David Cameron
David Cameron outlined the Conservative Party's tax policies ahead of the general electionReuters

A Conservative government will "reward" the UK with £7bn worth of tax cuts for enduring the 2008 financial crisis and the subsequent recession.

Prime Minister David Cameron said a Conservative administration would raise the basic rate income tax threshold to £12,500 ($18,763, €16,706) and anyone on the National Minimum Wage (£6.50 per hour for those 21 and over) on 30 hours a week would be lifted out of income tax.

The prime minister also said a Conservative government would raise the threshold for paying the 40p rate of tax to £50,000.

In addition, Cameron promised he would introduce tax-free childcare and recognise marriage in the tax system.

The Tory leader said Chancellor George Osborne will be able to deliver these cuts because the economy has strengthened.

He stressed security is the key theme behind his "rewards" campaign and the past years have been "incredibly hard" for the UK.

"We're at that moment now – what I would call the tax moment, when after years of sacrifice, the British people deserve a reward," Cameron said.

"Let me put it like this: in the wake of Labour's Great Recession, these past few years have been incredibly hard for this country.

"But after some dark times, we are coming out the other side.

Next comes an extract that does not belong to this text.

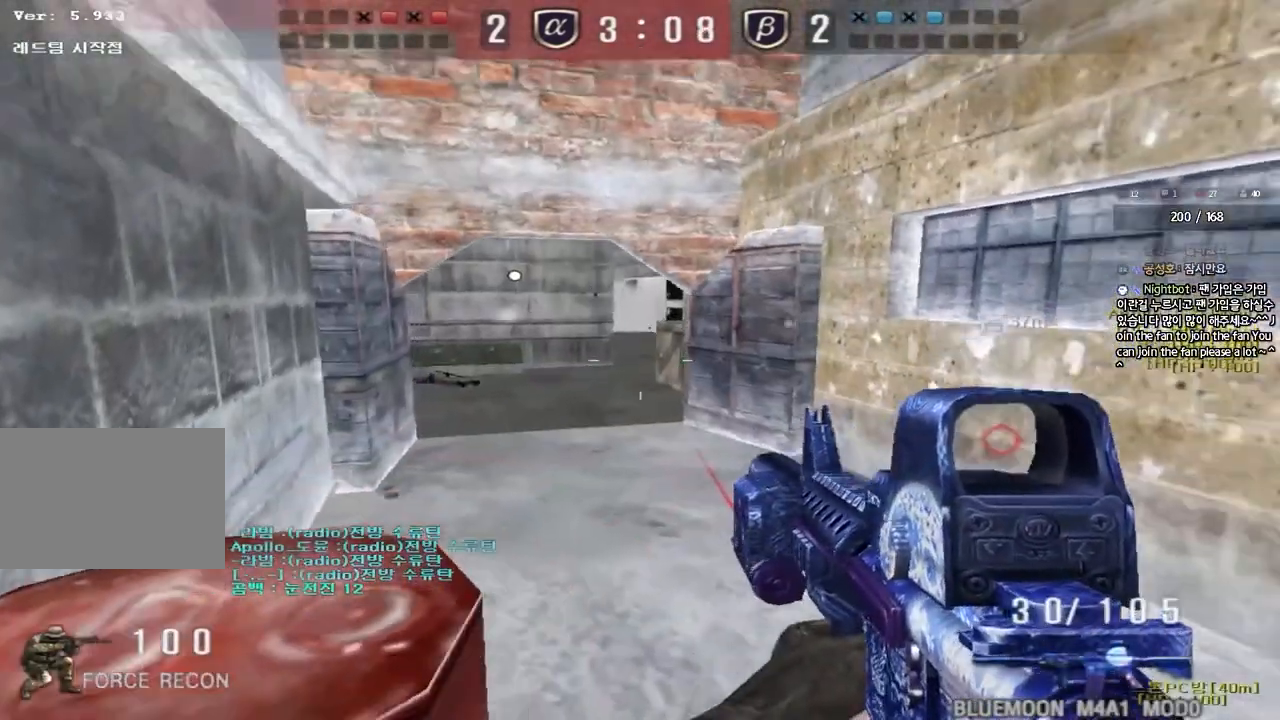
{"keys": ["ctrl", "space"], "events": [[50, "s", "up"], [133, "w", "down"], [217, "ctrl", "up"], [417, "ctrl", "down"], [417, "d", "up"], [433, "w", "up"], [450, "space", "down"]]}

And as we do, I'm clear – the people whose hard work and personal sacrifices have got us through these difficult times should come first.

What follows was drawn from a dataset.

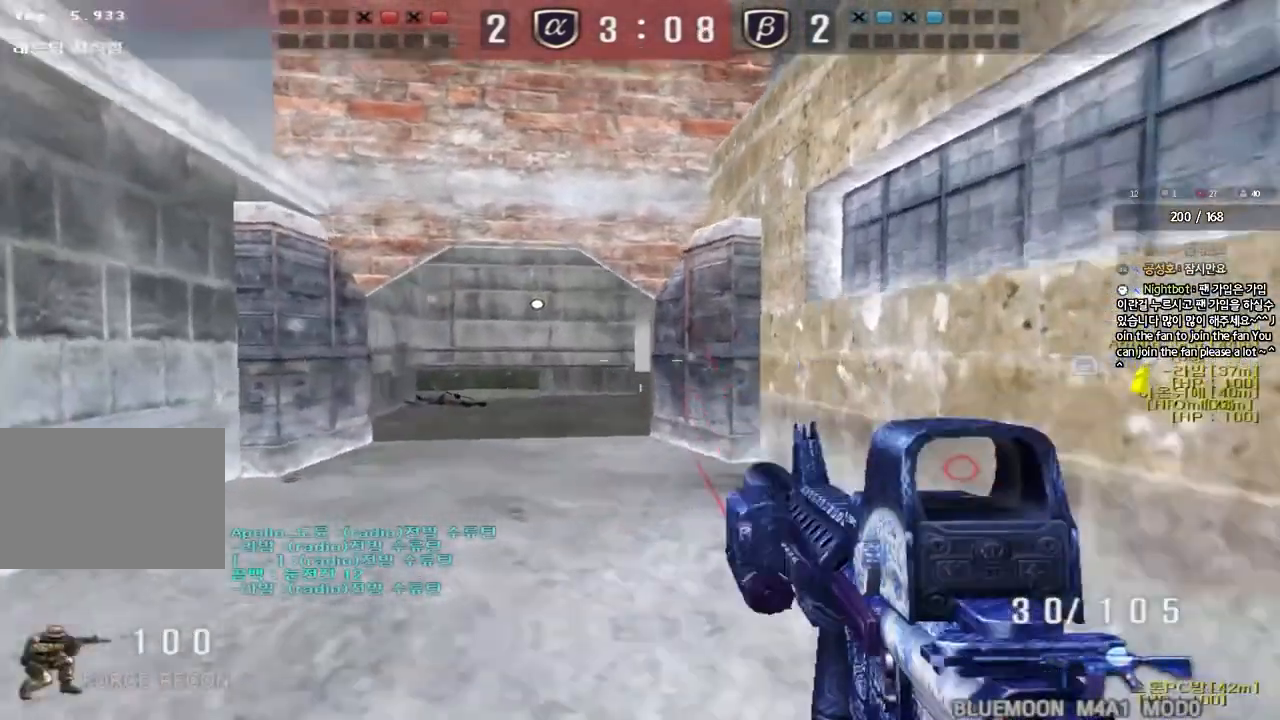
{"keys": ["a"], "events": [[17, "a", "down"], [17, "s", "down"], [33, "ctrl", "up"], [33, "space", "up"], [133, "ctrl", "down"], [417, "ctrl", "up"], [417, "s", "up"]]}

"So it's right that where we can ensure people keep more of their own hard-earned money, we should."

Cameron also said his government would continue to cut the deficit and promised a Tory administration would crackdown tax evaders, citing the 40 pieces of legislation the coalition government has passed on the issue.

The announcement will be the third in a series of speeches from Cameron as he outlines his party's six election priorities, including the deficit, jobs, taxes, education, housing and retirement, ahead of polling day.

Labour, in response to the speech, claimed the government has "put a privileged few over hard working people".

"Cameron and Nick Clegg should be judged on their record of raising tax on ordinary families while giving millionaires a huge tax cut. They have put a privileged few over hard-working people," said Chris Leslie MP, Labour's shadow chief secretary to the Treasury.

"As the Institute for Fiscal Studies said last week, tax and benefit changes under this government have left households £1,127 a year worse off on average.

"Broken promises on VAT and tax credits have more than outweighed changes to the personal allowance.

"Cameron is now desperately making £7bn of unfunded tax promises. He needs to come clean about whether these would be paid for by another Tory VAT rise, even deeper spending cuts or both."